If you want to consider this Ebola outbreak as a minimal standards stress test for a response by the World Health Organization to a giant flu pandemic (or zombie apocalypse!), the answer is “Yep, we’re all going to die,” according to a huge investigative reporting article by the New York Times last week.
True, U.S. health professionals and others have noted that if Ebola emerged in the United States (or another industrialized nation), it would almost certainly be controlled quickly because of generally greater access to and availability of controlled care, as well as the C.D.C.’s presence. Unfortunately, disease outbreaks and pandemics are far more likely to start in and rapidly spread through developing and underdeveloped nations, which lack both the C.D.C. and plenty of good hospitals. And that’s where the trouble starts.
As the article reveals, the W.H.O. is severely under-staffed and under-funded, with just a fraction of the C.D.C.’s annual resources, despite theoretically advising the entire world. Their efforts to coordinate responses across national lines and even respond at all have been an omnishambles of lateness and ineffectiveness. Some of this is avoidable incompetence, but a lot of it comes back to the money issue. As it turns out, the W.H.O. gets only one-fifth of its annual budget from world governments (who have been cutting back anyway, following the global recession), which is a pretty disturbing testament to just how little governments spend relative to what they could be spending easily. The vast majority of the money comes from private donors, who nearly always bring an agenda with their contributions.
This tends to force the W.H.O. to spend a lot of money on rarer and narrower diseases (or on non-contagious health problems associated with affluent living standards) than on basics like malaria and the like. Moreover, the only time the private donor money goes to help fight disease outbreaks is when the outbreaks are in a developed nation or a non-industrialized country that also has a lot of rich people and business interests. The prime example cited was how money flooded in to help control and suppress the SARS outbreak 11 years ago, because it adversely affected the commerce of wealthy businessmen in China, Hong Kong, Taiwan, and other spots around the region. Once the outbreak ends, so does the cash flow.

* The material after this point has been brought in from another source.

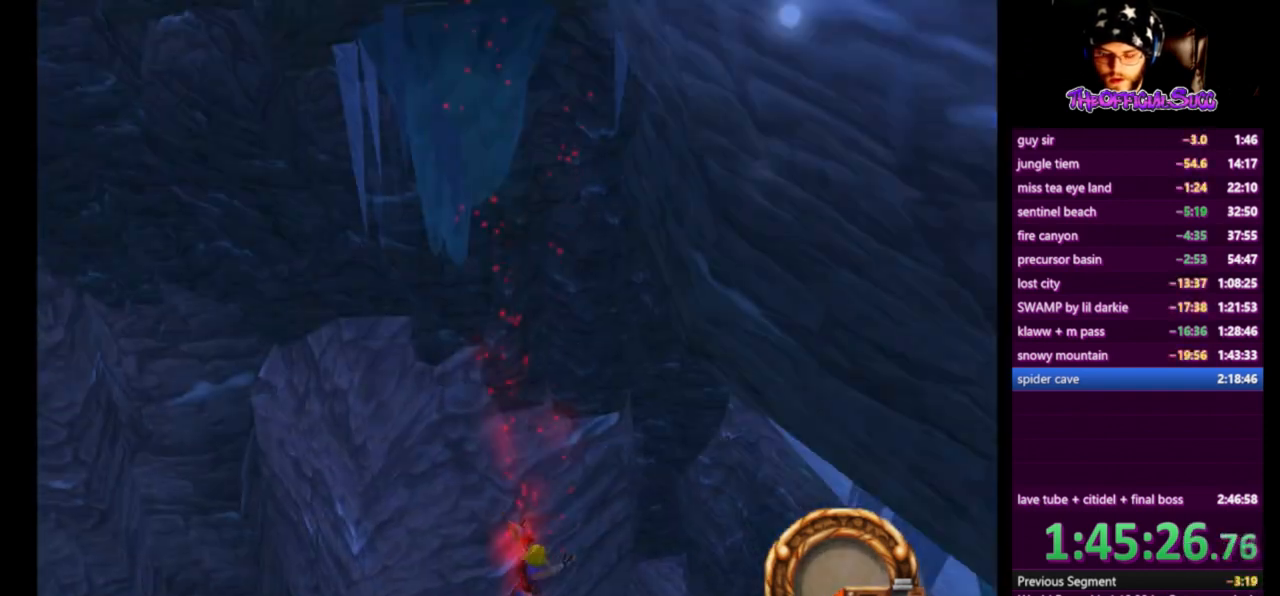
{"buttons": [], "left_stick": "up-right", "right_stick": "center", "events": []}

Thus, the W.H.O. is underprepared and underresourced to combat disease outbreaks in countries with very low development, very high poverty, and not a lot of glamorous plutocrats willing to throw money at the problem. And since that’s where most of the potential pandemics are likely to break out and spread rapidly out of control, that’s not very re-assuring.
Thanks, budget hawks of the world! Thanks, misguided philanthropists! You are why we’re all going to be eaten by flu-ridden undead hordes.